Which neatly leads me on to my next question: why is there no debit card? I was really intrigued by a lot of the features that Apple Card offers: spending trends, being able to better monitor who you’re spending with and so on – but equally I'd love to use those features linked to my bank account, without worrying about overspending.
In the UK, Monzo is proving to be a bit of an underground hit with those wanting to take more control with their money. It doesn’t have international fees, and it offers incredible transparency on what you’re spending and where.
Apple Card seems to have a similar ethos, and it has the massive added benefit of being tied into your Apple ecosystem – so an Apple debit card would be enticing.
A wider rollout
The next question: when is it coming to the rest of the world? This is going to be one that drags on for a long, long time I think, because it depends on Apple working with financial authorities in different countries who – quite rightly – like to make sure everything is clear and above board before green-lighting a new provider.
Perhaps the groundwork done with Apple Pay will help here, but it’s going to be galling for TechRadar's readers in places like the UK and Australia to hear that Apple News Plus is coming to their regions later this year, but there’s no information on when they’ll be able to pick up arguably the most interesting product announced at Apple’s latest unveiling.
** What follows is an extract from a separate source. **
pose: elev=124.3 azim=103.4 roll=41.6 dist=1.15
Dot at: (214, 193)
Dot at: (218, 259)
And the final, small question: what about the magnetic swipe? Apple touted 85% Apple Pay penetration in the US, but what about that other 15%?
Sure, it’s got the fancy titanium Apple Card (something that’s clearly going to draw in a number of Apple fans just…. well, because it’s designed by Apple); but that card doesn’t appear to have a magnetic strip, and there’s no signature to check it against.
Maybe this won’t be much of an issue, but there will likely be times when you can’t use your Apple Card.... then again, there are rare instances where the magnetic strip fails on a ‘normal’ credit card, so there are mechanisms around it.
All the above isn’t saying that Apple is trying to encourage people to get into debt in any way – the messaging around privacy shows that the brand is keen to do things responsibly – but before I can muster even a flicker of excitement about Apple taking a step closer to becoming more bank-like, I’ll need to get the answers to these questions.